[WORK TASK] Lay out as a numbered list the lines running from the line that contains "Vhodné príslušenstvo search" up to and including the line that contains "Power Bank VEGER PlugOn – 5000mAh for", omitting any blank lines.

[Extracted page text data]
BEGIN

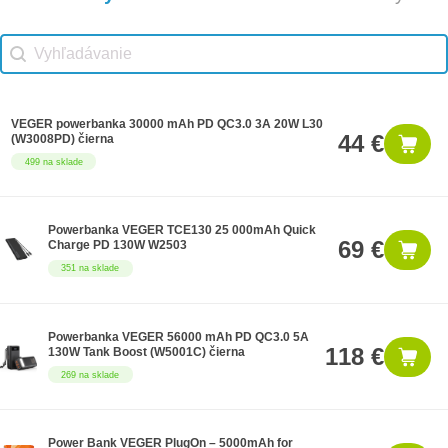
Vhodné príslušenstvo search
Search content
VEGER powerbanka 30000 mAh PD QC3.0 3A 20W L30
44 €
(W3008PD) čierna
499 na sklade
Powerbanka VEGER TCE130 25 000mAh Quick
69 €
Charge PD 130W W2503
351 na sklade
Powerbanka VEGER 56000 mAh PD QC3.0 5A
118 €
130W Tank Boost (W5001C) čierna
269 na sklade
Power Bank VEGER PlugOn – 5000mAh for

END
BEGIN

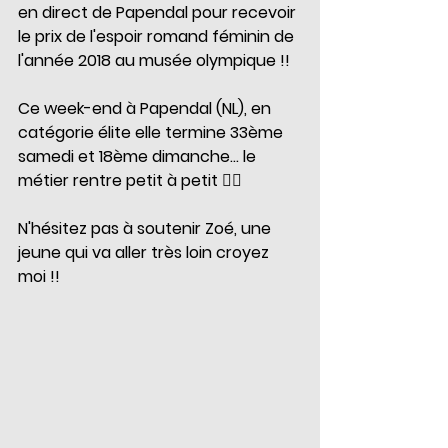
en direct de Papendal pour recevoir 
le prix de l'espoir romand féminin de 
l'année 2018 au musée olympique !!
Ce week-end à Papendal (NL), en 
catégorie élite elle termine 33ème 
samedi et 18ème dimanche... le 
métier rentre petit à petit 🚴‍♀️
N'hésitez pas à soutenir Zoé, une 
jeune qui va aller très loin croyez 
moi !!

END

[THE COMPLETED TASK]
1. Vhodné príslušenstvo search
2. Search content
3. VEGER powerbanka 30000 mAh PD QC3.0 3A 20W L30
4. 44 €
5. (W3008PD) čierna
6. 499 na sklade
7. Powerbanka VEGER TCE130 25 000mAh Quick
8. 69 €
9. Charge PD 130W W2503
10. 351 na sklade
11. Powerbanka VEGER 56000 mAh PD QC3.0 5A
12. 118 €
13. 130W Tank Boost (W5001C) čierna
14. 269 na sklade
15. Power Bank VEGER PlugOn – 5000mAh for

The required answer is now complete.